Далекие летчики словно услышали негромкий приказ. Второй взрыв, третий, четвертый…
– Отлично! Ровнехонько бегущих к лесу накрыли!
Лесник бросил быстрый взгляд на Диану. Она сидела, откинувшись на спинку кресла, в иллюминатор не заглядывала… Бледная, глаза полуприкрыты, на лбу мельчайшие капельки пота…
– Мазилы… – зло процедил командор, когда стало ясно: воздушный налет завершился. – Пяток крайних домов даже не зацепили.
Схватил микрофон, щелкнул тумблером на пульте, заговорил быстро:
– Алладин, быстро три мобильные группы из квадрата три-семнадцать на окраину поселка. Разнести уцелевшие дома, кто вылезет – добить, чтоб ни один не уполз! Головой отвечаешь! Затем на исходную.
Лесник быстро переглянулся с Дианой, взглянул на циферблат. Сказал:
– Господин командор! Командуйте посадку на окраине! До «Ч-2» – двадцать две минуты, мы с Ди успеем. У Алладина молодняк, Морфанта в глаза не видывали, упустят – и снова где-нибудь сморгонцы вынырнут…
Анхель на секунду задумался – приближаться к земле, готовой спустя четверть часа подняться на воздух от подземного взрыва, ему явно не хотелось. Но резонам Лесника внял, торопливо отдал приказ пилоту; тот слышал сейчас лишь фразы командора, начинающиеся с кодового слона…
Приземляться, впрочем, не стали. Вертолет завис, разгоняя воздушной струей облака дыма и пыли, затянувшие поселок и окрестности, Леснику и Диане пришлось прыгать с пятиметровой высоты. Ничего, не привыкать..
Винтокрылая машина тут же рванула вверх и в сторону.
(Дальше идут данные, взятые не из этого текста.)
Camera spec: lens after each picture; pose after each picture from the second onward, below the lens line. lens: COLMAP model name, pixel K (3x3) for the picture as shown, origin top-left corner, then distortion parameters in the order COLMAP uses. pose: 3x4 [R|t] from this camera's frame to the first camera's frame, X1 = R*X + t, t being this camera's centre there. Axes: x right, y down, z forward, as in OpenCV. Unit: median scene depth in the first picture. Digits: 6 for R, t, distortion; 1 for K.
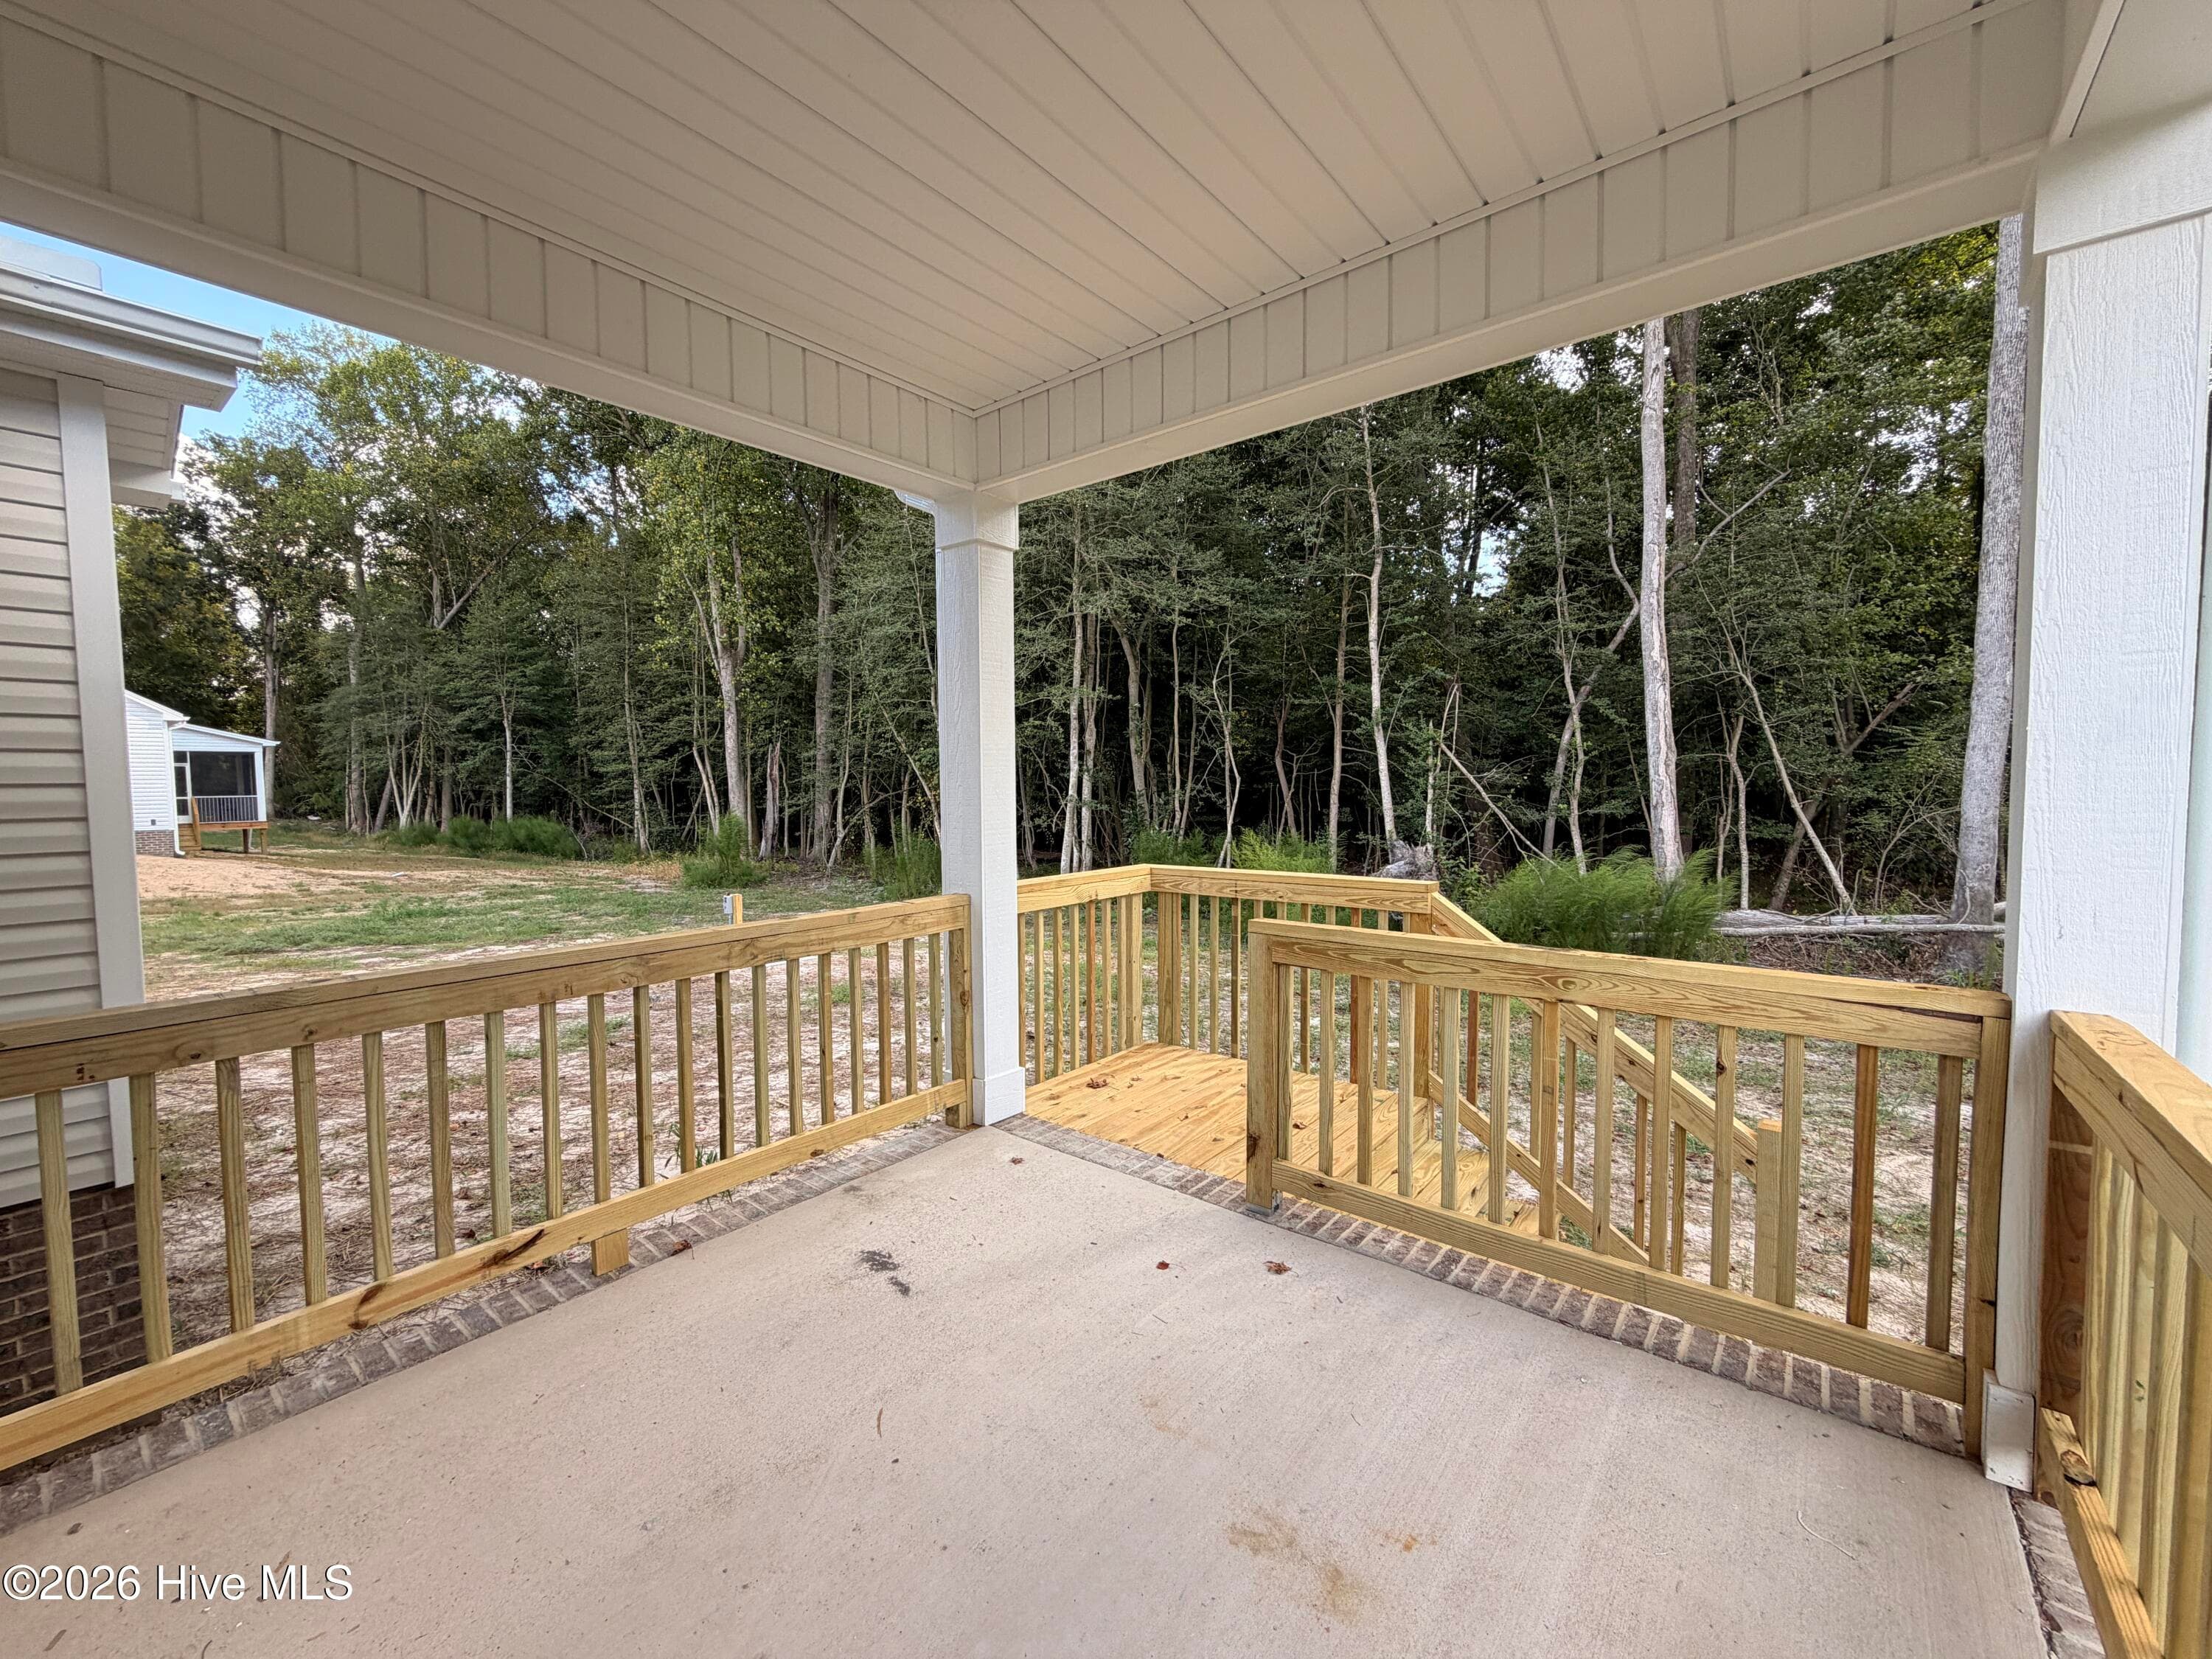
lens RADIAL K [[888.9, 0, 1105.9], [0, 888.9, 833.6], [0, 0, 1]] dist [-0.003794, 0.001892]
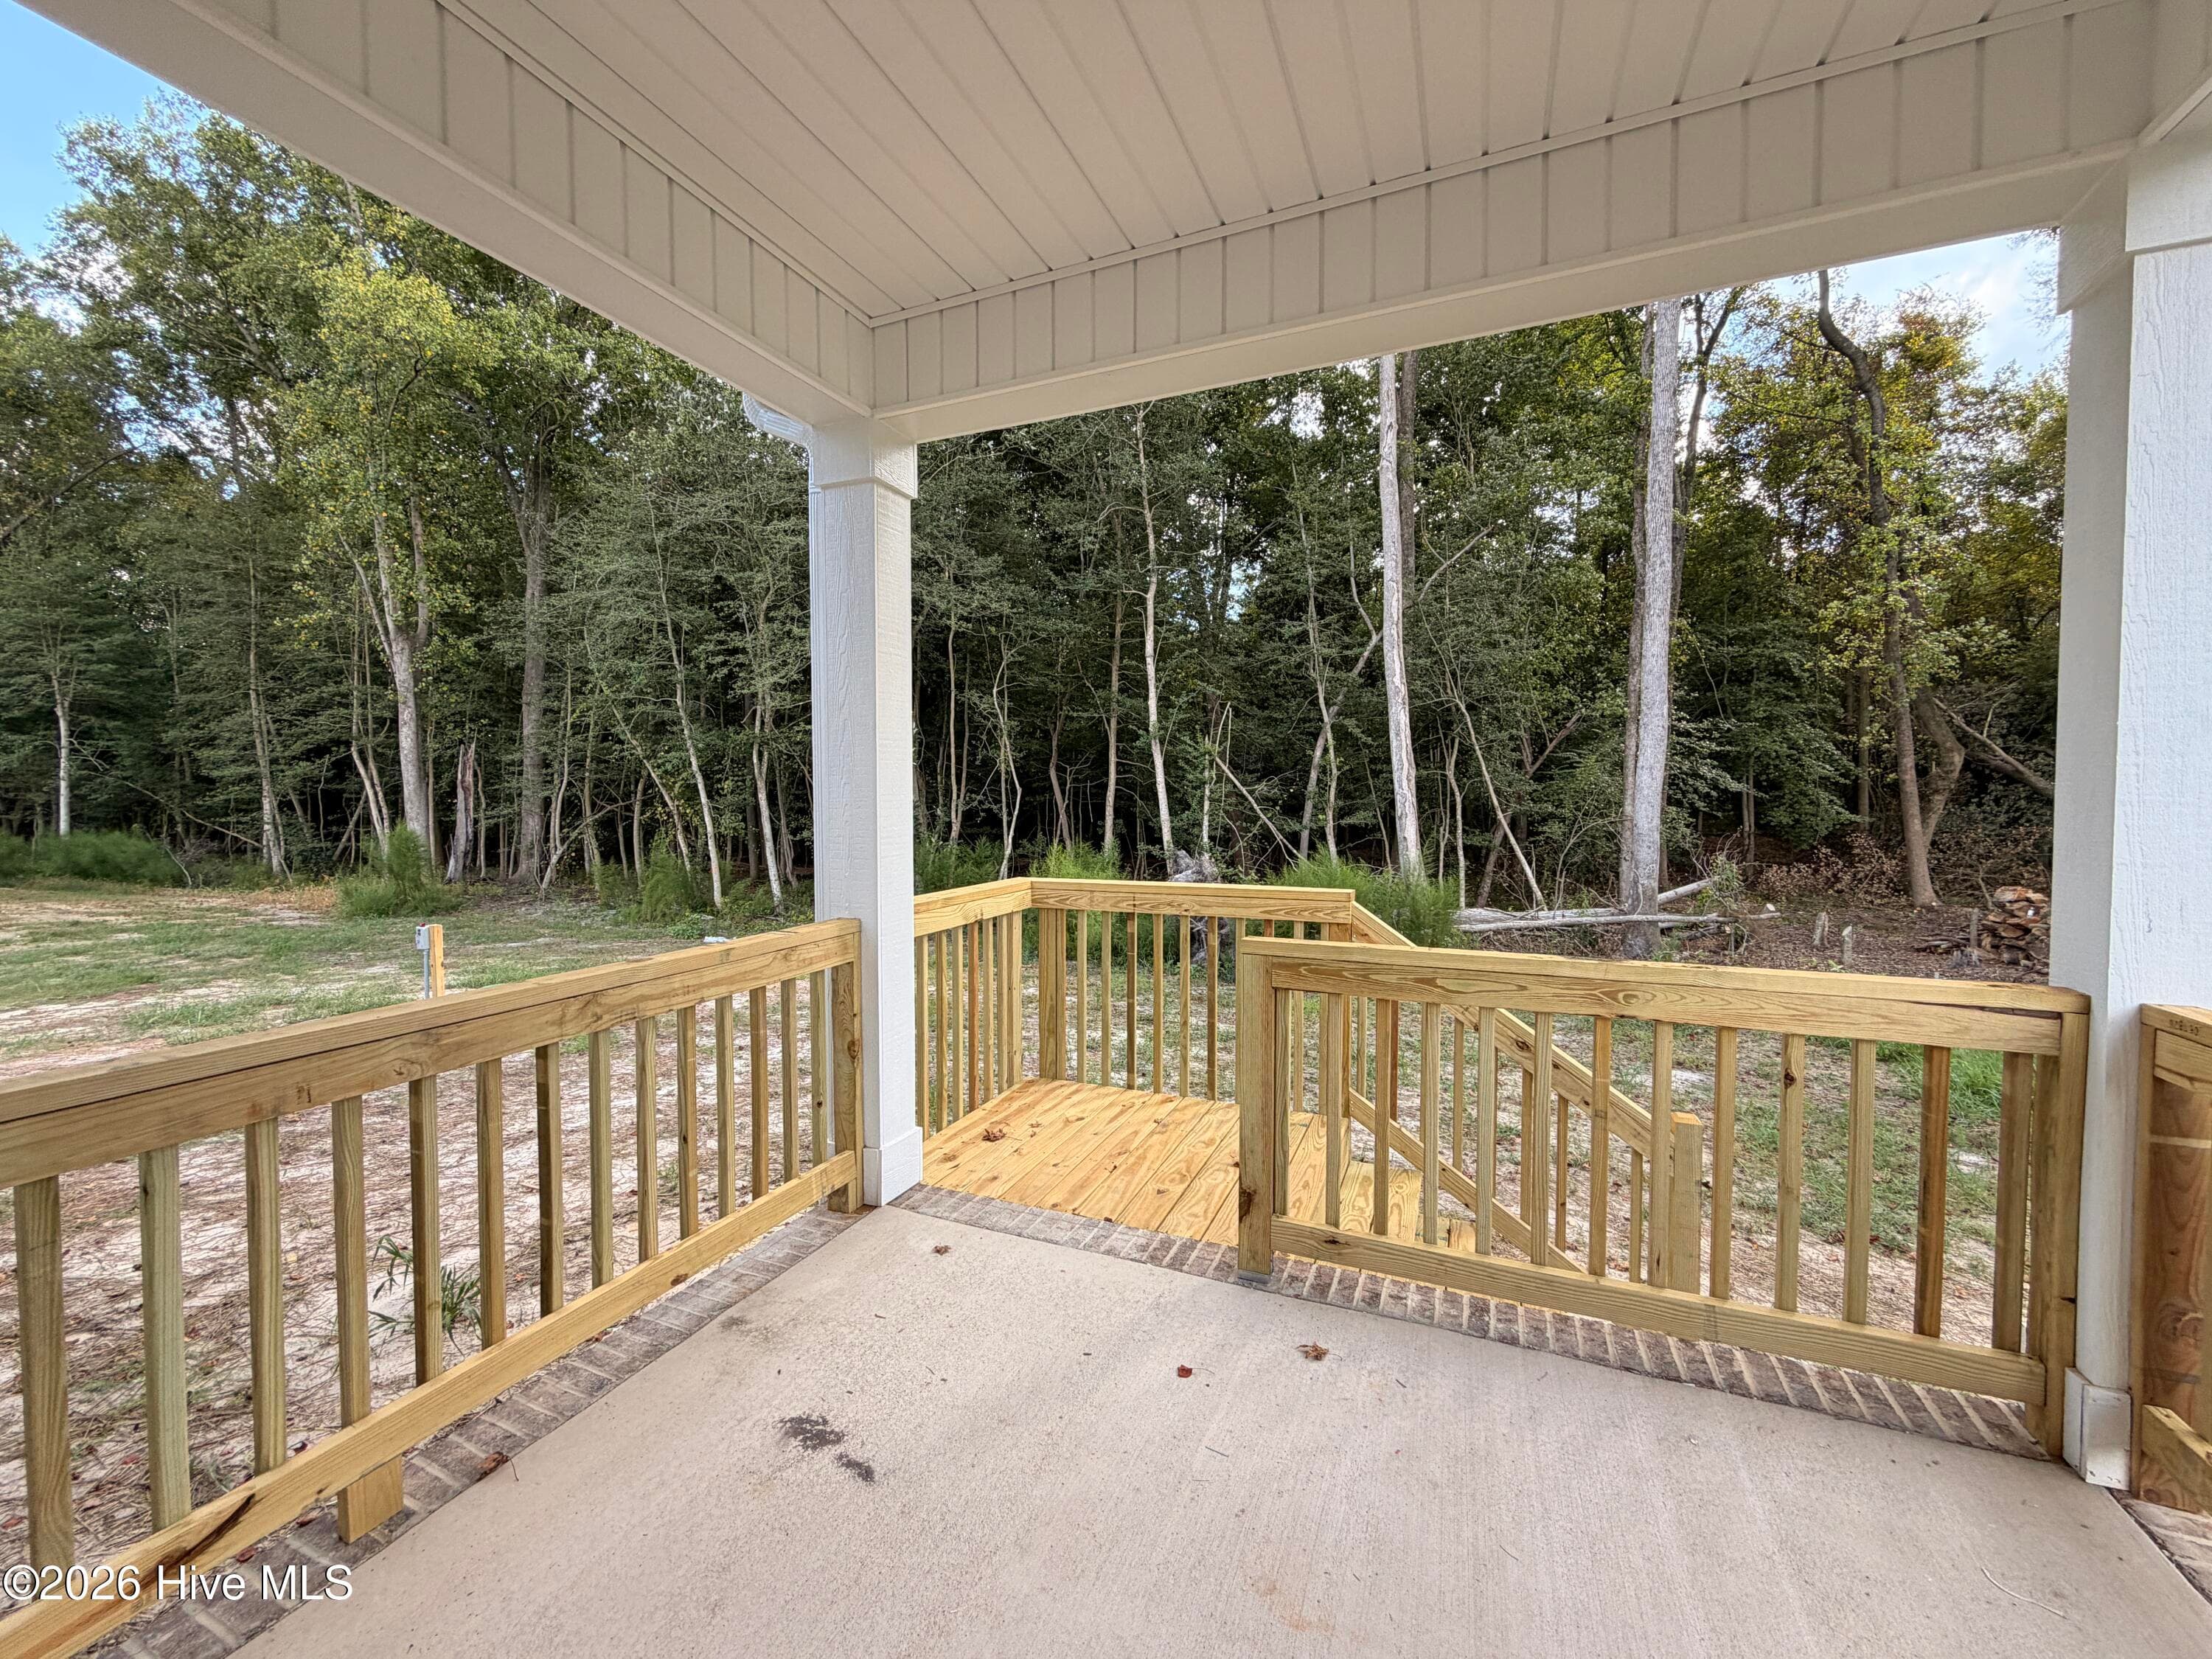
lens RADIAL K [[883.5, 0, 1100.6], [0, 883.5, 833.3], [0, 0, 1]] dist [0.000334, -0.000163]
pose [[0.961769, -0.005238, 0.273813, -0.094009], [0.009372, 0.999861, -0.013792, 0.002420], [-0.273702, 0.015831, 0.961684, 0.098828]]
В то же время, в тридцати километрах от Лесогорска
Они шли всю ночь. Обессилев, остановились на привал – в самой чащобе, хотя на пути попадались удобные поляны, но путники прикрывались кронами деревьев от возможных поисков с воздуха. Скинули тяжелую кладь, лежали на лесном мху, на поросших брусничником кочках.
На ногах остался один человек – с изуродованным лицом и белоснежными седыми волосами.
Он неторопливо обходил лежащих и наконец нашел нужного – мальчишку лет четырнадцати. Тот лежал рядом с громадной, тяжело дышащей тушей, пальцы перебирали длинную шерсть – темную, на концах шерстинок словно поседевшую.
– Вставай, Яцек, – сказал человек. Мальчишка поднялся с видимой неохотой.
– Переодевайся, быстро. – Многословием человек не страдал.
Паренек недоуменно смотрел на извлеченные из холщовой сумы вещи – футболку яркой, пестрой расцветки, светло-голубые, почти белые джинсы и такую же куртку.
– Зачем? – столь же коротко спросил мальчишка, не делая попыток снять свою одежду – темных, почти черных тонов. – Не надену это…
– Наденешь. Надо. Мы пойдем дальше, а ты – в город. Лодка спрятана на берегу, объясню где. В городе найдешь одного приезжего. Трудно, но сумеешь, он был у нас вчера.
Мальчишка прикрыл глаза, будто вспоминая что-то. Ноздри чуть заметно раздувались. Уточнил:
– Тот, что ли, с носом ломаным?
– Тот.
– Найду… Зачем?
– Отдашь вот это.
Юному сморгонцу явно не хотелось шагать в одиночку обратно. Совершенно не хотелось… Он сделал последнюю попытку отвертеться, кивнул на зверя:
– А как же бабуся? Надо ведь…
– Прослежу, – отрезал человек. И протянул небольшой кожаный мешок. Там лежал круглый предмет, может, кочан капусты, может, еще что-то… Горловину мешка стягивал кожаный ремешок, завязанный хитрым узлом, – не зная секрета, не развяжешь. Но мальчишка догадывался, что внутри…
Через полчаса обремененные поклажей люди пошагали к востоку. Рядом, налегке, брели звери – десятка два, и даже взгляд опытного охотника не отличил бы их от самых заурядных медведей.
Мальчишка, уже экипированный по-новому, обреченно вздохнул. Закинул мешок за спину и пошагал обратно. Заплутать в малознакомых местах не боялся – назад вел след, заметный (если можно так выразиться про обоняние), как наторенная дорога.
Поселок временных, сутки назад
В сенях Лесника поджидали – две огромные мохнатые твари, наверняка считавшие, что стоят совершенно бесшумно. Но он хорошо слышал их дыхание. И ощущал запах – легкий запах вещества, похожего на мускус… Вещества, из-за которого сморгонских зверолюдей большие чины Инквизиции считали не людьми и даже не животными, а лишь источником ценного сырья для фармацевтической промышленности.